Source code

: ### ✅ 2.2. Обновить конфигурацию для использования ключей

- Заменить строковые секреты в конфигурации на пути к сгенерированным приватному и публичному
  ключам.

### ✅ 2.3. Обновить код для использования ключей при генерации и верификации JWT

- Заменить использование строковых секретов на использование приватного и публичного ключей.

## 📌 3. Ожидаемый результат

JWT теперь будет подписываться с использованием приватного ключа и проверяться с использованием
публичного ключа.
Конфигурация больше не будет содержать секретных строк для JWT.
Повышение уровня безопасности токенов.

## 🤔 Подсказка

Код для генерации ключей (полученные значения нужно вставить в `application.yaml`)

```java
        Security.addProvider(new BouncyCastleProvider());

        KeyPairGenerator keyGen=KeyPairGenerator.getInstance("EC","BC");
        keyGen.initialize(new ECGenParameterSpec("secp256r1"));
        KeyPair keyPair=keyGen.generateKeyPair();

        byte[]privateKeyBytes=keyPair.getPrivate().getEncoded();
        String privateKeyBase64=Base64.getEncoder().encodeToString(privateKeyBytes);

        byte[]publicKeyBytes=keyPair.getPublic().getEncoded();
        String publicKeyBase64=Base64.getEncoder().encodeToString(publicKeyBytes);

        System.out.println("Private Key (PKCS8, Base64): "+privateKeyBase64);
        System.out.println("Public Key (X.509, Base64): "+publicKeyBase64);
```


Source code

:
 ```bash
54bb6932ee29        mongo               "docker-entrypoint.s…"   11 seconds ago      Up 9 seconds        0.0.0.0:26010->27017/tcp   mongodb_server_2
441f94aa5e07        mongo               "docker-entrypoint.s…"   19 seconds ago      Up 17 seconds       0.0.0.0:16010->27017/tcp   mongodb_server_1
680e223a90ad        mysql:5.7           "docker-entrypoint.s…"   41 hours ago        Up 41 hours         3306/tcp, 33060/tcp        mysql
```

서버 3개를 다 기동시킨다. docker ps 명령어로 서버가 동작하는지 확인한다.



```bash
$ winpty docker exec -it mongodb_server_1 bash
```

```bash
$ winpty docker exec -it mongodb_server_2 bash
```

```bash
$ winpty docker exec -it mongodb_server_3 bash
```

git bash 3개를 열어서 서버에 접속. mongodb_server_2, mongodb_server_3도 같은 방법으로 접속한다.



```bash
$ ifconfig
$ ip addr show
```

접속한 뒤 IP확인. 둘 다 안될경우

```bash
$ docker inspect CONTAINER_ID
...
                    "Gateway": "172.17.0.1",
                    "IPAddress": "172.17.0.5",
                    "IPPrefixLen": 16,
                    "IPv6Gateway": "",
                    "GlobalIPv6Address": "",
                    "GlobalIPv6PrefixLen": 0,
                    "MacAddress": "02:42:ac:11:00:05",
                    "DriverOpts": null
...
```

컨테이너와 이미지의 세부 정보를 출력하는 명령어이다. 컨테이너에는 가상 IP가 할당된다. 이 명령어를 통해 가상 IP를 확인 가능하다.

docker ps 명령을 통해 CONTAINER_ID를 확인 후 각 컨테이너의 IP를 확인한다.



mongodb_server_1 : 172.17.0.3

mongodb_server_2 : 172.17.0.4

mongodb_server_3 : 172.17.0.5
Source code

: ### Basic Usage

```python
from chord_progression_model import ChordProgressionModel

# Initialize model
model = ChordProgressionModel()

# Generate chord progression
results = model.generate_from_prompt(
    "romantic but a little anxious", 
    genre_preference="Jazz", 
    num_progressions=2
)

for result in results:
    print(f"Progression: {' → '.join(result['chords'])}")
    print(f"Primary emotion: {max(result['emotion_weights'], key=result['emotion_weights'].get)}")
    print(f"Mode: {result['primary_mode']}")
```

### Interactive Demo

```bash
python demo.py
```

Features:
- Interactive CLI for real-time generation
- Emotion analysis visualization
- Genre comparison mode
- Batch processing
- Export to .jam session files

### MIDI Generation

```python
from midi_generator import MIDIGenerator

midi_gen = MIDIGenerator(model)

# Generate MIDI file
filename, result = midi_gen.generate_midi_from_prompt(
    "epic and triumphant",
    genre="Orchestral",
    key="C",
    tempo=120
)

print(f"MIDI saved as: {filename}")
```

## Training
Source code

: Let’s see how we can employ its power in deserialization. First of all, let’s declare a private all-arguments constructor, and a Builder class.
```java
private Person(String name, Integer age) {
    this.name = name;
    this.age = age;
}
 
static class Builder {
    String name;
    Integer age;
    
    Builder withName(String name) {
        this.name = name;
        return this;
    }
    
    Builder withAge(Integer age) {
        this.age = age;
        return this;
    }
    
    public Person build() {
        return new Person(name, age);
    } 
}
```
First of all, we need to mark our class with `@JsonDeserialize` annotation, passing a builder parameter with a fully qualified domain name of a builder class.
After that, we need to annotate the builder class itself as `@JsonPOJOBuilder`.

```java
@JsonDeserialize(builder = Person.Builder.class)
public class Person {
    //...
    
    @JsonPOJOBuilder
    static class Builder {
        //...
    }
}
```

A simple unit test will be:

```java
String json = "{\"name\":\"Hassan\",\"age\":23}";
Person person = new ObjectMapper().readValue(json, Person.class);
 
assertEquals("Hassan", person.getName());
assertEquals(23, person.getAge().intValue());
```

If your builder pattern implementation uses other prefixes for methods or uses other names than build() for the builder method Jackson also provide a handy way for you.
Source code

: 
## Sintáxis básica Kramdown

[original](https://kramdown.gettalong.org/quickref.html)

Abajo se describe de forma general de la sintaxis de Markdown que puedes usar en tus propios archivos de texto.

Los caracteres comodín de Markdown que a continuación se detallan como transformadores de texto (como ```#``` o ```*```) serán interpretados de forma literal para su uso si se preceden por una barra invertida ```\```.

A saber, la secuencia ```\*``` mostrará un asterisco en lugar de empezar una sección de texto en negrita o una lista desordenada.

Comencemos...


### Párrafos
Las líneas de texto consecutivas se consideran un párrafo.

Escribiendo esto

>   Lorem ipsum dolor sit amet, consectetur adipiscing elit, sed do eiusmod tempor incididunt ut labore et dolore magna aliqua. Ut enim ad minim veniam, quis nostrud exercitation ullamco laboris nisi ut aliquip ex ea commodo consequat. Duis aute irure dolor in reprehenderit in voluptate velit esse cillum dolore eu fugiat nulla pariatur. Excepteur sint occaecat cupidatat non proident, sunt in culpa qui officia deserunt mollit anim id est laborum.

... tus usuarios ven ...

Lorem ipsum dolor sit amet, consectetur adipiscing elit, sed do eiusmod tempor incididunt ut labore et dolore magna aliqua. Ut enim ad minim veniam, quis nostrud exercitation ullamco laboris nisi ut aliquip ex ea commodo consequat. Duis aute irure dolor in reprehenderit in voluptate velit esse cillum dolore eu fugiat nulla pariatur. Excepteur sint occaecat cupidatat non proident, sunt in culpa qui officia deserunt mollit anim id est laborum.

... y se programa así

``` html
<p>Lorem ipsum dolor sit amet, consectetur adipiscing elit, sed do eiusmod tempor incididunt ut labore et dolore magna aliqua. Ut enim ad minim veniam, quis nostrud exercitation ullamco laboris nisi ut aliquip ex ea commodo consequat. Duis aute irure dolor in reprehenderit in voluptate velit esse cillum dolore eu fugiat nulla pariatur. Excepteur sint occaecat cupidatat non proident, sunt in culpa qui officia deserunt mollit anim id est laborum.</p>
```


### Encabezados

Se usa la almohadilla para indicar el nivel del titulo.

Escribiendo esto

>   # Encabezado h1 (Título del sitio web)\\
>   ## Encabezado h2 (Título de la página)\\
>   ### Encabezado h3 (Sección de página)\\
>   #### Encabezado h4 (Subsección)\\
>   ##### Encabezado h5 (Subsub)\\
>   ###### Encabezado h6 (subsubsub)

→ Required work
The full set of records above must be reproduced exactly in the reply.

→ Response area
Source code

: ### ✅ 2.2. Обновить конфигурацию для использования ключей

- Заменить строковые секреты в конфигурации на пути к сгенерированным приватному и публичному
  ключам.

### ✅ 2.3. Обновить код для использования ключей при генерации и верификации JWT

- Заменить использование строковых секретов на использование приватного и публичного ключей.

## 📌 3. Ожидаемый результат

JWT теперь будет подписываться с использованием приватного ключа и проверяться с использованием
публичного ключа.
Конфигурация больше не будет содержать секретных строк для JWT.
Повышение уровня безопасности токенов.

## 🤔 Подсказка

Код для генерации ключей (полученные значения нужно вставить в `application.yaml`)

```java
        Security.addProvider(new BouncyCastleProvider());

        KeyPairGenerator keyGen=KeyPairGenerator.getInstance("EC","BC");
        keyGen.initialize(new ECGenParameterSpec("secp256r1"));
        KeyPair keyPair=keyGen.generateKeyPair();

        byte[]privateKeyBytes=keyPair.getPrivate().getEncoded();
        String privateKeyBase64=Base64.getEncoder().encodeToString(privateKeyBytes);

        byte[]publicKeyBytes=keyPair.getPublic().getEncoded();
        String publicKeyBase64=Base64.getEncoder().encodeToString(publicKeyBytes);

        System.out.println("Private Key (PKCS8, Base64): "+privateKeyBase64);
        System.out.println("Public Key (X.509, Base64): "+publicKeyBase64);
```


Source code

:
 ```bash
54bb6932ee29        mongo               "docker-entrypoint.s…"   11 seconds ago      Up 9 seconds        0.0.0.0:26010->27017/tcp   mongodb_server_2
441f94aa5e07        mongo               "docker-entrypoint.s…"   19 seconds ago      Up 17 seconds       0.0.0.0:16010->27017/tcp   mongodb_server_1
680e223a90ad        mysql:5.7           "docker-entrypoint.s…"   41 hours ago        Up 41 hours         3306/tcp, 33060/tcp        mysql
```

서버 3개를 다 기동시킨다. docker ps 명령어로 서버가 동작하는지 확인한다.



```bash
$ winpty docker exec -it mongodb_server_1 bash
```

```bash
$ winpty docker exec -it mongodb_server_2 bash
```

```bash
$ winpty docker exec -it mongodb_server_3 bash
```

git bash 3개를 열어서 서버에 접속. mongodb_server_2, mongodb_server_3도 같은 방법으로 접속한다.



```bash
$ ifconfig
$ ip addr show
```

접속한 뒤 IP확인. 둘 다 안될경우

```bash
$ docker inspect CONTAINER_ID
...
                    "Gateway": "172.17.0.1",
                    "IPAddress": "172.17.0.5",
                    "IPPrefixLen": 16,
                    "IPv6Gateway": "",
                    "GlobalIPv6Address": "",
                    "GlobalIPv6PrefixLen": 0,
                    "MacAddress": "02:42:ac:11:00:05",
                    "DriverOpts": null
...
```

컨테이너와 이미지의 세부 정보를 출력하는 명령어이다. 컨테이너에는 가상 IP가 할당된다. 이 명령어를 통해 가상 IP를 확인 가능하다.

docker ps 명령을 통해 CONTAINER_ID를 확인 후 각 컨테이너의 IP를 확인한다.



mongodb_server_1 : 172.17.0.3

mongodb_server_2 : 172.17.0.4

mongodb_server_3 : 172.17.0.5
Source code

: ### Basic Usage

```python
from chord_progression_model import ChordProgressionModel

# Initialize model
model = ChordProgressionModel()

# Generate chord progression
results = model.generate_from_prompt(
    "romantic but a little anxious", 
    genre_preference="Jazz", 
    num_progressions=2
)

for result in results:
    print(f"Progression: {' → '.join(result['chords'])}")
    print(f"Primary emotion: {max(result['emotion_weights'], key=result['emotion_weights'].get)}")
    print(f"Mode: {result['primary_mode']}")
```

### Interactive Demo

```bash
python demo.py
```

Features:
- Interactive CLI for real-time generation
- Emotion analysis visualization
- Genre comparison mode
- Batch processing
- Export to .jam session files

### MIDI Generation

```python
from midi_generator import MIDIGenerator

midi_gen = MIDIGenerator(model)

# Generate MIDI file
filename, result = midi_gen.generate_midi_from_prompt(
    "epic and triumphant",
    genre="Orchestral",
    key="C",
    tempo=120
)

print(f"MIDI saved as: {filename}")
```

## Training
Source code

: Let’s see how we can employ its power in deserialization. First of all, let’s declare a private all-arguments constructor, and a Builder class.
```java
private Person(String name, Integer age) {
    this.name = name;
    this.age = age;
}
 
static class Builder {
    String name;
    Integer age;
    
    Builder withName(String name) {
        this.name = name;
        return this;
    }
    
    Builder withAge(Integer age) {
        this.age = age;
        return this;
    }
    
    public Person build() {
        return new Person(name, age);
    } 
}
```
First of all, we need to mark our class with `@JsonDeserialize` annotation, passing a builder parameter with a fully qualified domain name of a builder class.
After that, we need to annotate the builder class itself as `@JsonPOJOBuilder`.

```java
@JsonDeserialize(builder = Person.Builder.class)
public class Person {
    //...
    
    @JsonPOJOBuilder
    static class Builder {
        //...
    }
}
```

A simple unit test will be:

```java
String json = "{\"name\":\"Hassan\",\"age\":23}";
Person person = new ObjectMapper().readValue(json, Person.class);
 
assertEquals("Hassan", person.getName());
assertEquals(23, person.getAge().intValue());
```

If your builder pattern implementation uses other prefixes for methods or uses other names than build() for the builder method Jackson also provide a handy way for you.
Source code

: 
## Sintáxis básica Kramdown

[original](https://kramdown.gettalong.org/quickref.html)

Abajo se describe de forma general de la sintaxis de Markdown que puedes usar en tus propios archivos de texto.

Los caracteres comodín de Markdown que a continuación se detallan como transformadores de texto (como ```#``` o ```*```) serán interpretados de forma literal para su uso si se preceden por una barra invertida ```\```.

A saber, la secuencia ```\*``` mostrará un asterisco en lugar de empezar una sección de texto en negrita o una lista desordenada.

Comencemos...


### Párrafos
Las líneas de texto consecutivas se consideran un párrafo.

Escribiendo esto

>   Lorem ipsum dolor sit amet, consectetur adipiscing elit, sed do eiusmod tempor incididunt ut labore et dolore magna aliqua. Ut enim ad minim veniam, quis nostrud exercitation ullamco laboris nisi ut aliquip ex ea commodo consequat. Duis aute irure dolor in reprehenderit in voluptate velit esse cillum dolore eu fugiat nulla pariatur. Excepteur sint occaecat cupidatat non proident, sunt in culpa qui officia deserunt mollit anim id est laborum.

... tus usuarios ven ...

Lorem ipsum dolor sit amet, consectetur adipiscing elit, sed do eiusmod tempor incididunt ut labore et dolore magna aliqua. Ut enim ad minim veniam, quis nostrud exercitation ullamco laboris nisi ut aliquip ex ea commodo consequat. Duis aute irure dolor in reprehenderit in voluptate velit esse cillum dolore eu fugiat nulla pariatur. Excepteur sint occaecat cupidatat non proident, sunt in culpa qui officia deserunt mollit anim id est laborum.

... y se programa así

``` html
<p>Lorem ipsum dolor sit amet, consectetur adipiscing elit, sed do eiusmod tempor incididunt ut labore et dolore magna aliqua. Ut enim ad minim veniam, quis nostrud exercitation ullamco laboris nisi ut aliquip ex ea commodo consequat. Duis aute irure dolor in reprehenderit in voluptate velit esse cillum dolore eu fugiat nulla pariatur. Excepteur sint occaecat cupidatat non proident, sunt in culpa qui officia deserunt mollit anim id est laborum.</p>
```


### Encabezados

Se usa la almohadilla para indicar el nivel del titulo.

Escribiendo esto

>   # Encabezado h1 (Título del sitio web)\\
>   ## Encabezado h2 (Título de la página)\\
>   ### Encabezado h3 (Sección de página)\\
>   #### Encabezado h4 (Subsección)\\
>   ##### Encabezado h5 (Subsub)\\
>   ###### Encabezado h6 (subsubsub)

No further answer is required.